[UK-CONTEST] Demise of CW as a comms medium?

Peter Hobbs peter at tilgate.co.uk
Tue Jan 16 22:59:44 EST 2007


Having followed the related posts with interest, it's pretty clear that CW as a means of communication is (with some honourable exceptions) now largely perpetuated by those of us who grew up when it was an essential tool for the owner of a modest station.  And yes, we really want to encourage the younger generation to get involved.  But for what reason other than to perpetuate the expertise many of us learned when we were at school and which provides us with a nostalgic link to those days, rather than as a logical medium for efficient communications in the future?  The start of the decline was probably the introduction of SSB designs and equipment in the late 1950s, which allowed a modest station access to voice comms for the first time (try cracking a pile-up using AM with 100W and a dipole).

However, apart from the unique decoding ability of the human brain that separates morse operators from the rest of the human race, CW has declined even as an art form (remember Vibroplex?) as a result of the current urgent need to do everything by computer.

A declared aim of amateur radio is technological advancement in the field of radio communications.

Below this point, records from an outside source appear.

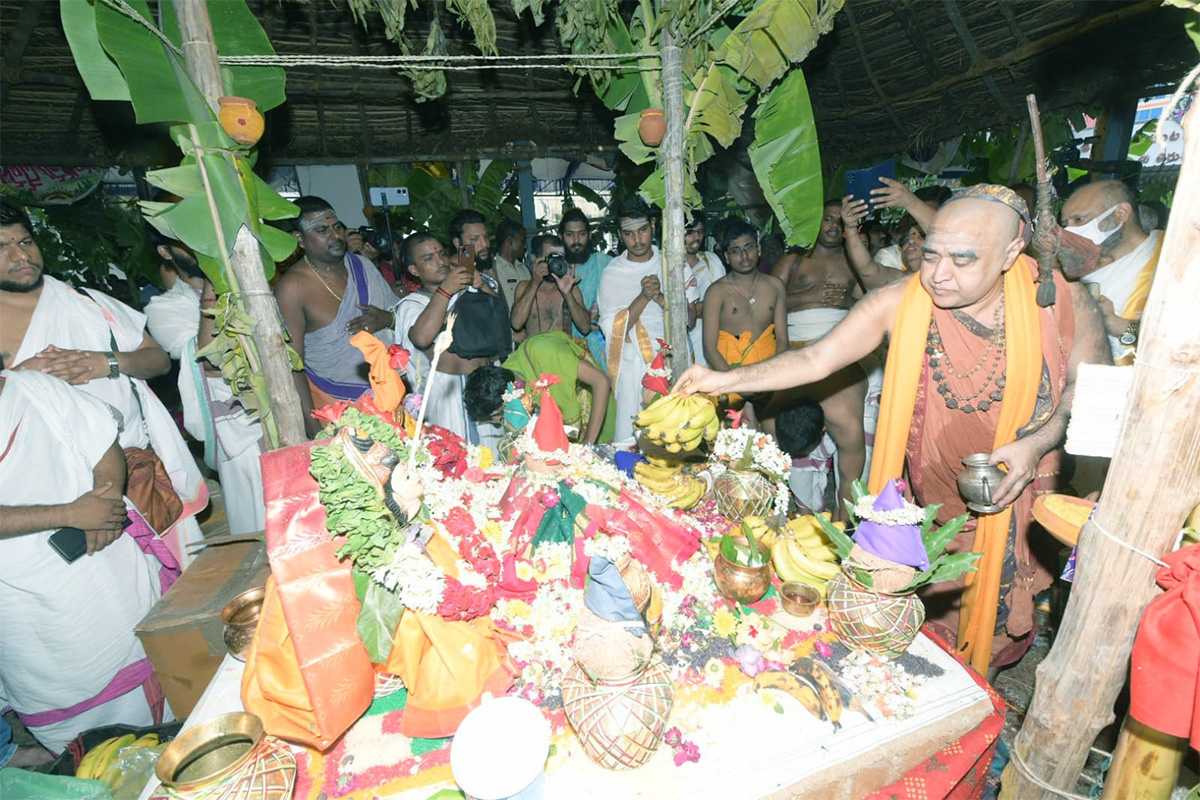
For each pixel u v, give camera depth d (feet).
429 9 14.14
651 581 5.16
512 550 5.40
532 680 4.99
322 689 4.53
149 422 9.24
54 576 7.59
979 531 7.01
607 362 13.65
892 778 4.74
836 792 4.51
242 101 6.94
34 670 7.86
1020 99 16.29
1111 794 5.16
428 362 11.03
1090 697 4.77
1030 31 14.11
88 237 20.93
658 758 4.51
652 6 9.35
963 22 14.70
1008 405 6.70
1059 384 6.88
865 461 11.84
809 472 11.89
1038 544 7.67
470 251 13.83
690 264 14.19
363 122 19.85
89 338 8.66
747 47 8.70
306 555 4.66
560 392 10.14
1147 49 13.73
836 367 7.50
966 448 7.25
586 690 4.42
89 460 7.85
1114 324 8.21
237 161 7.23
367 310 11.65
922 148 19.92
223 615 5.61
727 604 5.75
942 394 7.06
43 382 7.63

There are now datamodes available that can achieve communication at greater data rates, under lower noise levels and with greater signal densities than on-off morse ever could.  

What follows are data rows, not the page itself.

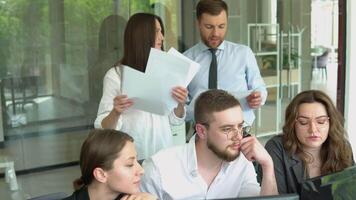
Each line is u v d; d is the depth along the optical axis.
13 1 3.77
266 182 1.39
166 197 1.41
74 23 4.01
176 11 3.87
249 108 2.18
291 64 3.55
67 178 3.76
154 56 1.83
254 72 2.53
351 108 3.14
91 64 4.10
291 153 1.57
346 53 3.18
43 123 4.02
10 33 3.82
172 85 1.82
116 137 1.14
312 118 1.52
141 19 2.00
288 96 3.52
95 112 4.16
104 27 4.06
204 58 2.48
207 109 1.32
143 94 1.85
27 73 3.94
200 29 2.47
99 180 1.12
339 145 1.54
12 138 3.94
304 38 3.48
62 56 4.03
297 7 3.51
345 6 3.14
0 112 3.88
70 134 4.07
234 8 3.60
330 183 1.02
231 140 1.31
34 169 3.91
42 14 3.90
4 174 3.80
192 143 1.43
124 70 1.87
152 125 2.04
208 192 1.42
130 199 1.12
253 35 3.68
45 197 1.26
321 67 3.36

I was lucky to live near a RNV(W)R centre in my earlier youth that actually PAID me at 15 to go along on Tuesday and Thursday evenings and participate in the Wednesday on-the-air exercise, with a loan CR100 (with CO/PA transmitter in the lid) thrown in.  They were happy and rewarding days but they are long gone.

As current datamodes are already so efficient that they must inevitably replace CW when the ranks of the current protagonists are depleted, shouldn't the HFCC, indeed the RSGB, develop a strategy to encourage an equivalent level of expertise and common standards in these modes, in addition to including them as an also-ran in the CC series?  I'm not talking about plain old inefficient RTTY of course which has hardly moved in the last 50 years and only exists through inertia.  After all anyone with a PC has all that's needed to generate and decode the most sophisticated modes and algorithms, but there is still something of a "black art" aura that seems to surround the subject.

As a life long CW operator I hope I'm wrong in the above analysis and the mode will continue into the future as a major component of amateur radio operation, but the evidence points otherwise.